How to complete this task ▸
What is needed is an exact repeat of the lines from the one holding "html: none ->" through the final line of the data, with no pictures.

Web document revisions
== Segment start ==
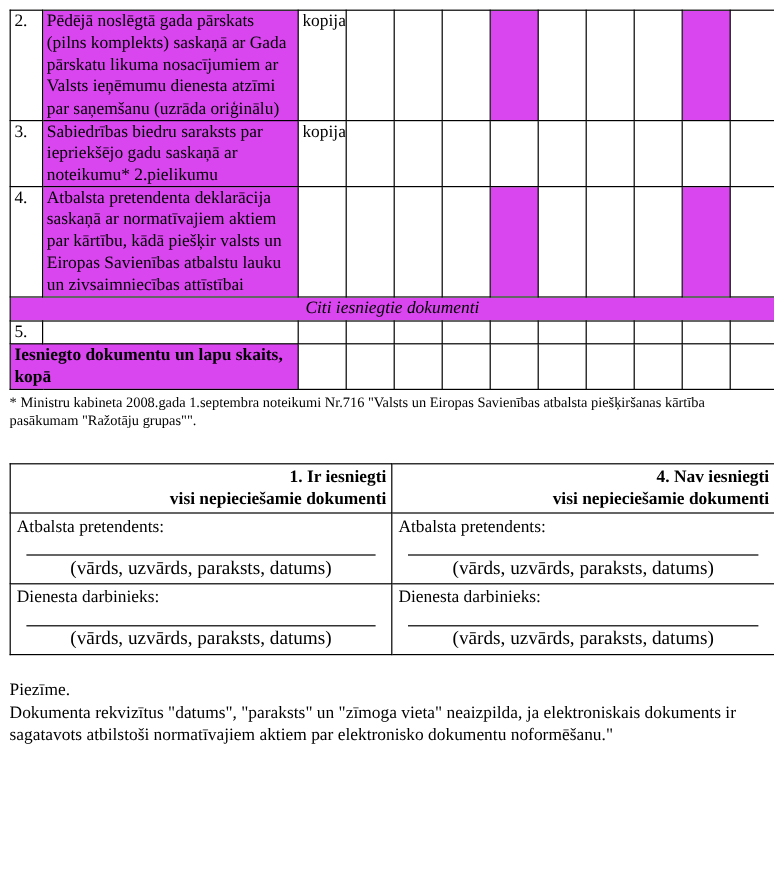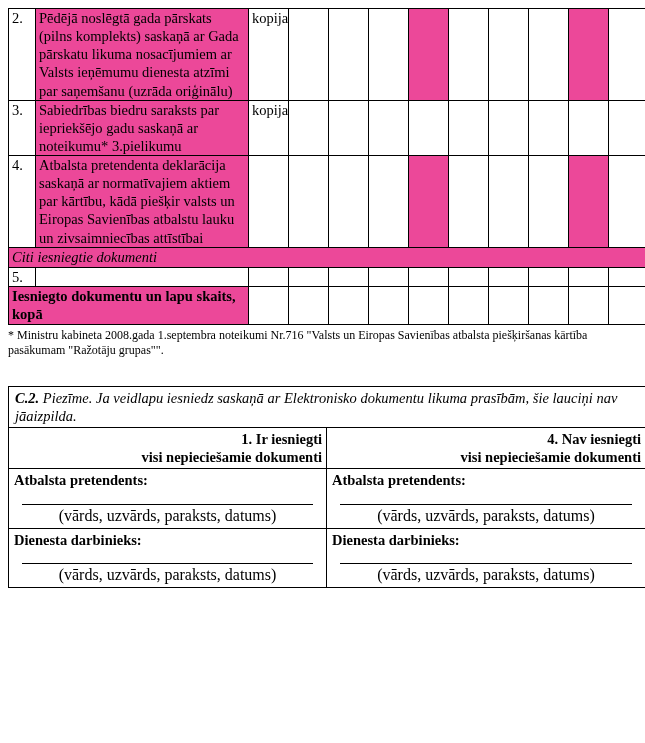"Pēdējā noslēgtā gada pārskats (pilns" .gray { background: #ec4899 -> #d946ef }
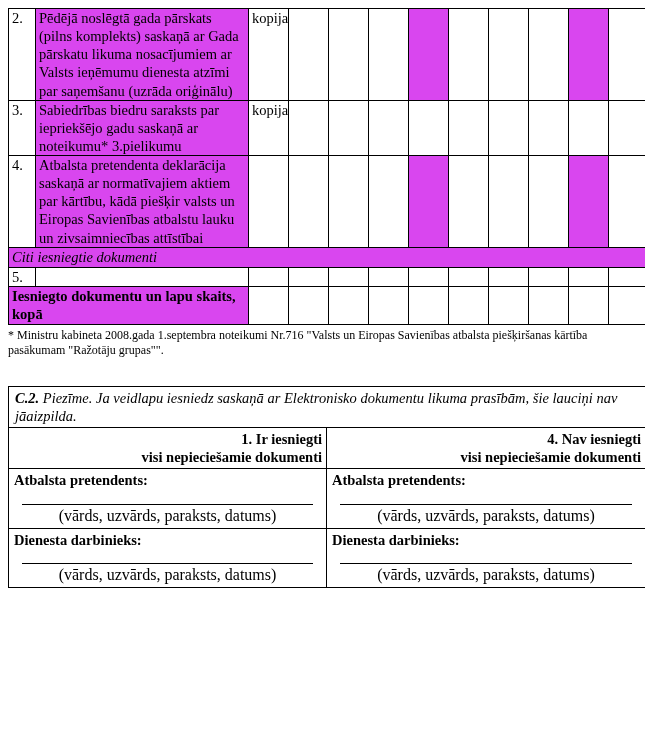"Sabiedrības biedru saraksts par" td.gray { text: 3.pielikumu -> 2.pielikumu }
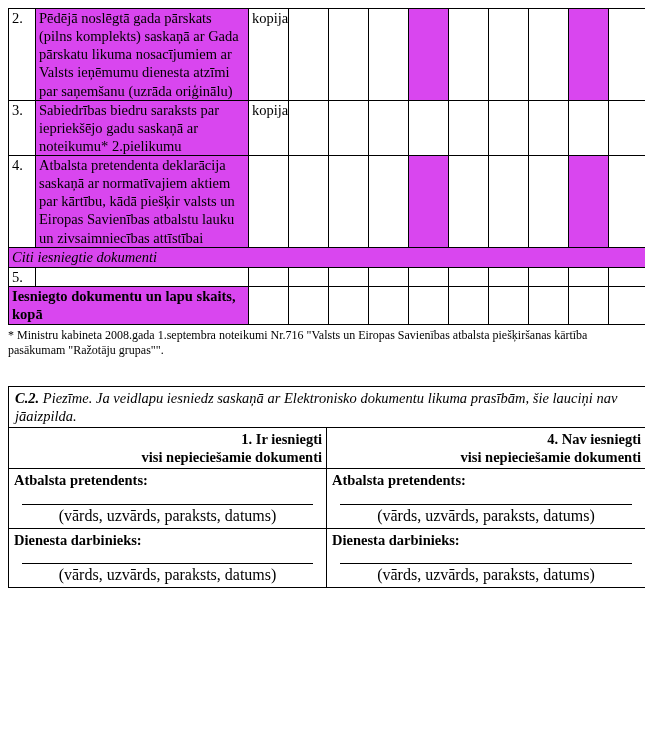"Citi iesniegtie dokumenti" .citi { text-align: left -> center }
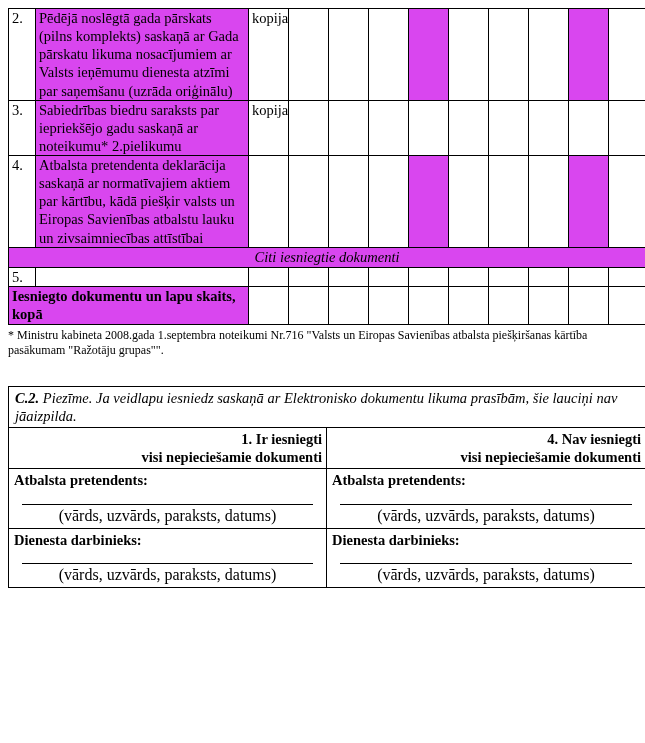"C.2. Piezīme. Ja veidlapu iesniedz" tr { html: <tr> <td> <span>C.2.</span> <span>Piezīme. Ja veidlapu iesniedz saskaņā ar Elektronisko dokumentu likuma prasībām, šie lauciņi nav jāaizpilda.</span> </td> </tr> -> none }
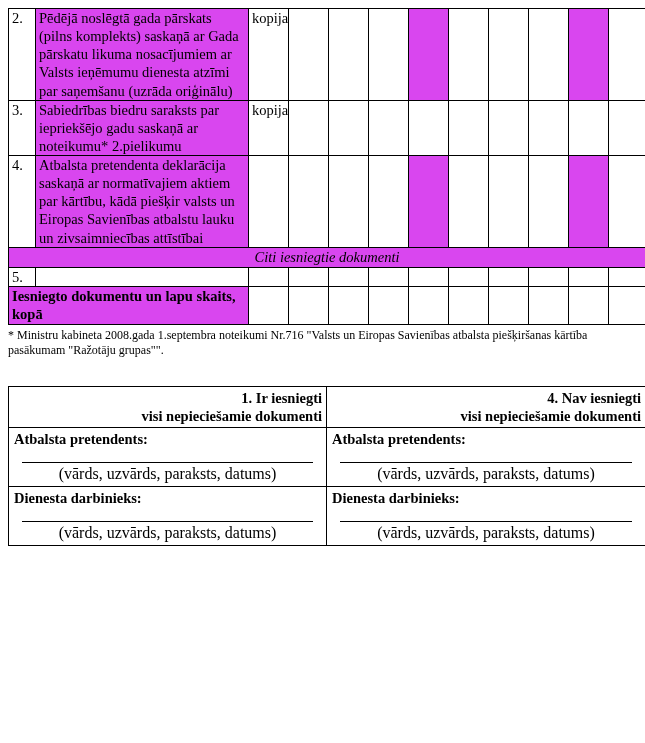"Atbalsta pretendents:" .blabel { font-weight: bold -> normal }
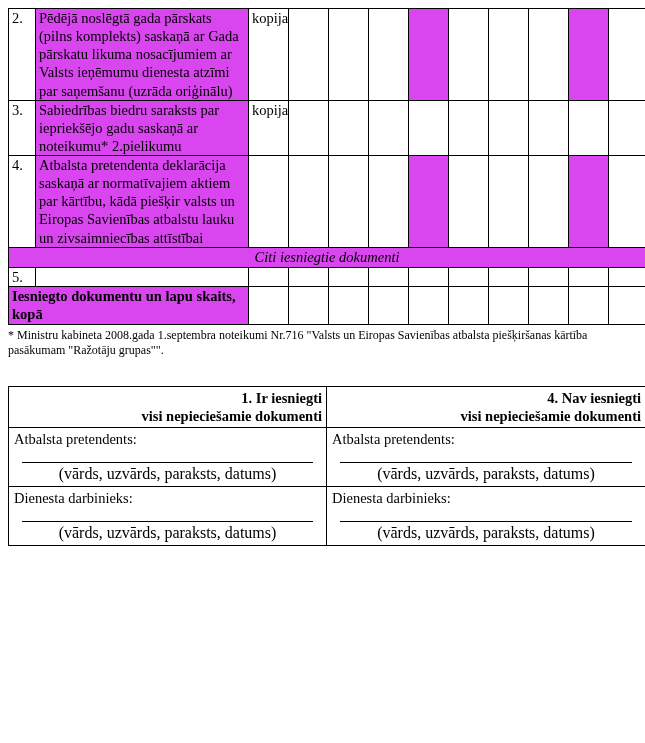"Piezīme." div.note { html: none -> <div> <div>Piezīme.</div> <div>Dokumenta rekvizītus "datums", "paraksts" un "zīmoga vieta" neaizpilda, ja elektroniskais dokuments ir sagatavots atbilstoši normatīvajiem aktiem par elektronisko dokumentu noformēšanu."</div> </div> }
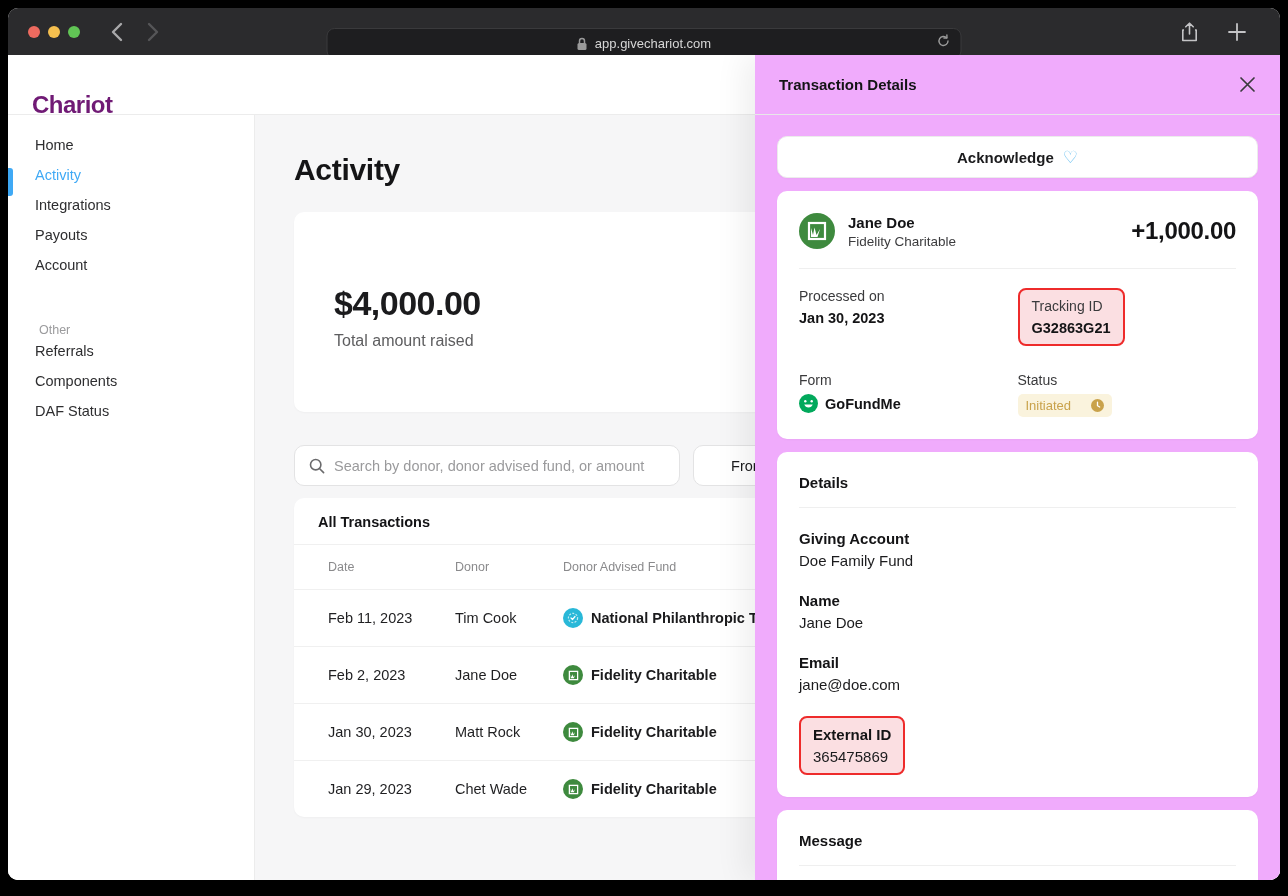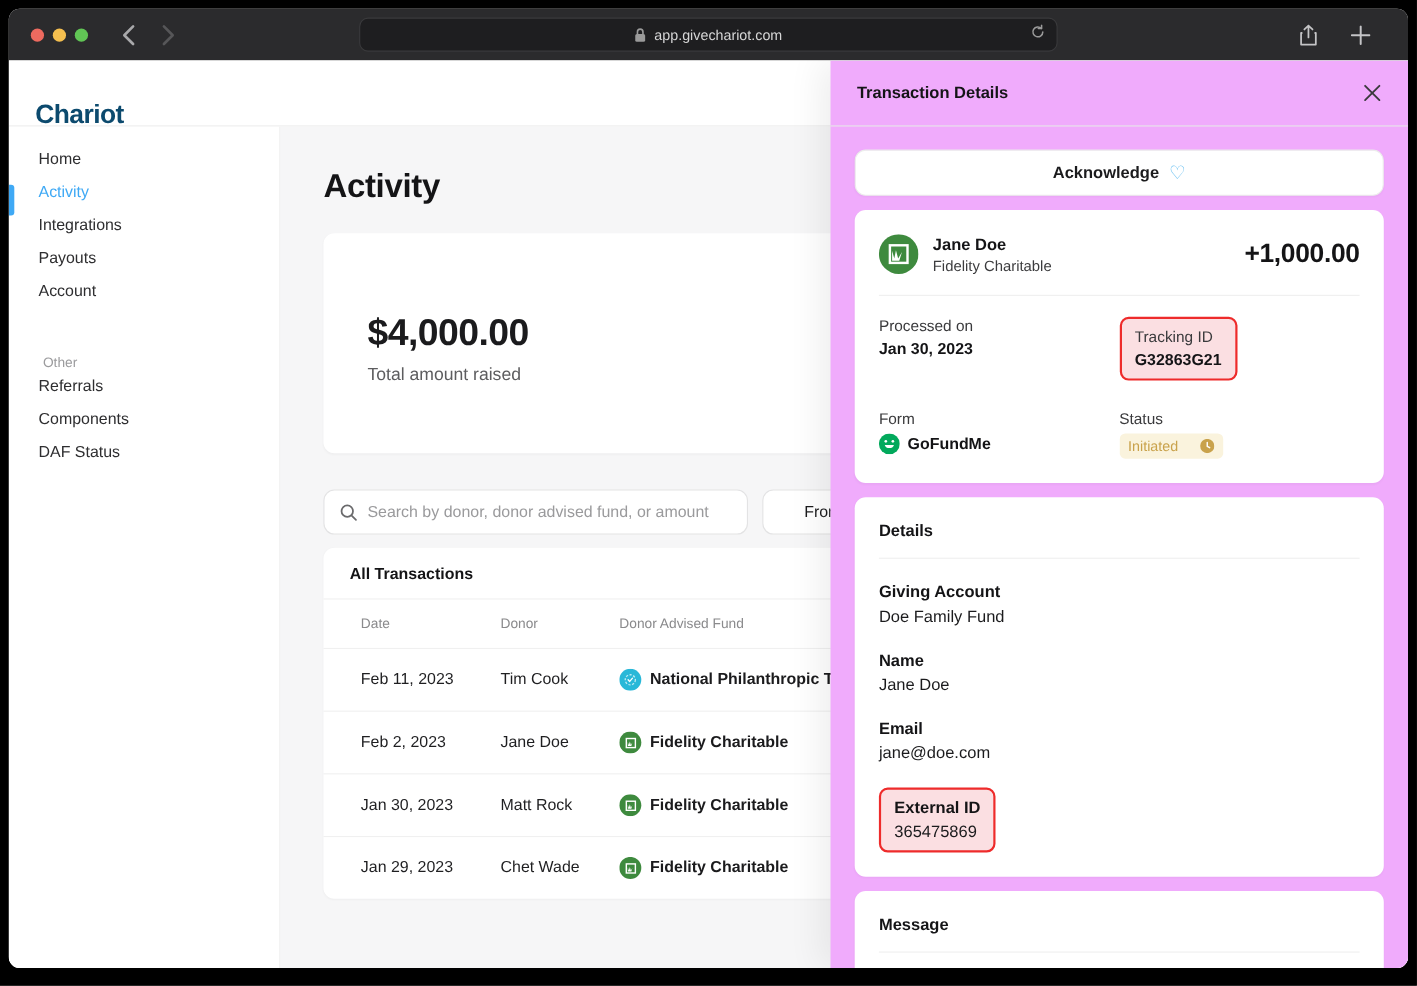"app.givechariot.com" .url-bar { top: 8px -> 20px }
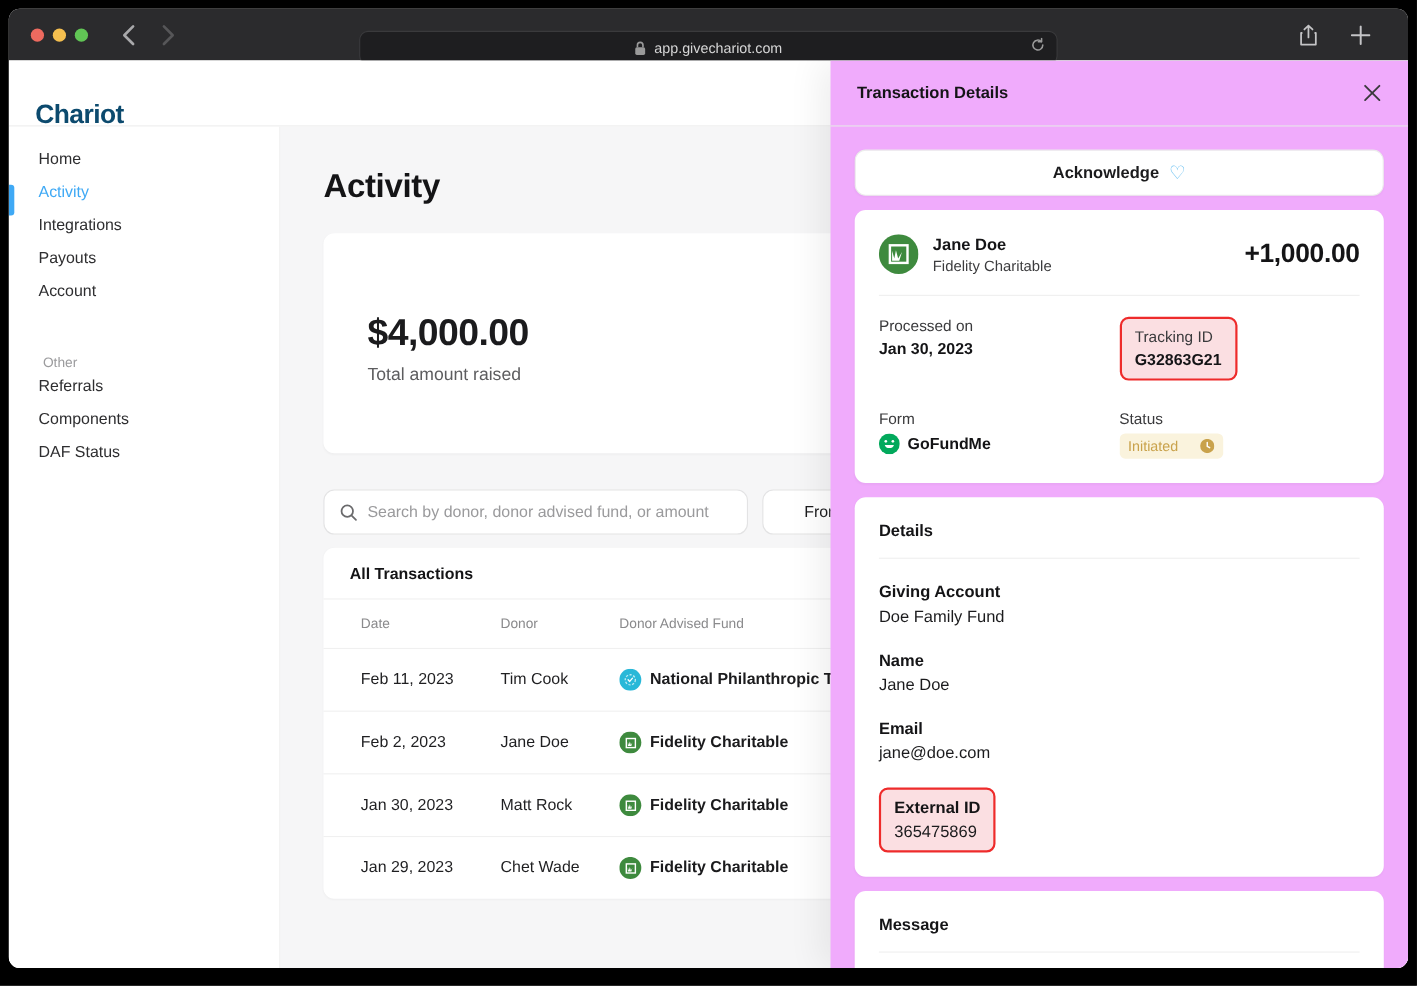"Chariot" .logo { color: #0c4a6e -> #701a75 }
== Segment end ==
Result of this exercise ▸
"Piezīme." div.note { html: none -> <div> <div>Piezīme.</div> <div>Dokumenta rekvizītus "datums", "paraksts" un "zīmoga vieta" neaizpilda, ja elektroniskais dokuments ir sagatavots atbilstoši normatīvajiem aktiem par elektronisko dokumentu noformēšanu."</div> </div> }
"app.givechariot.com" .url-bar { top: 8px -> 20px }
"Chariot" .logo { color: #0c4a6e -> #701a75 }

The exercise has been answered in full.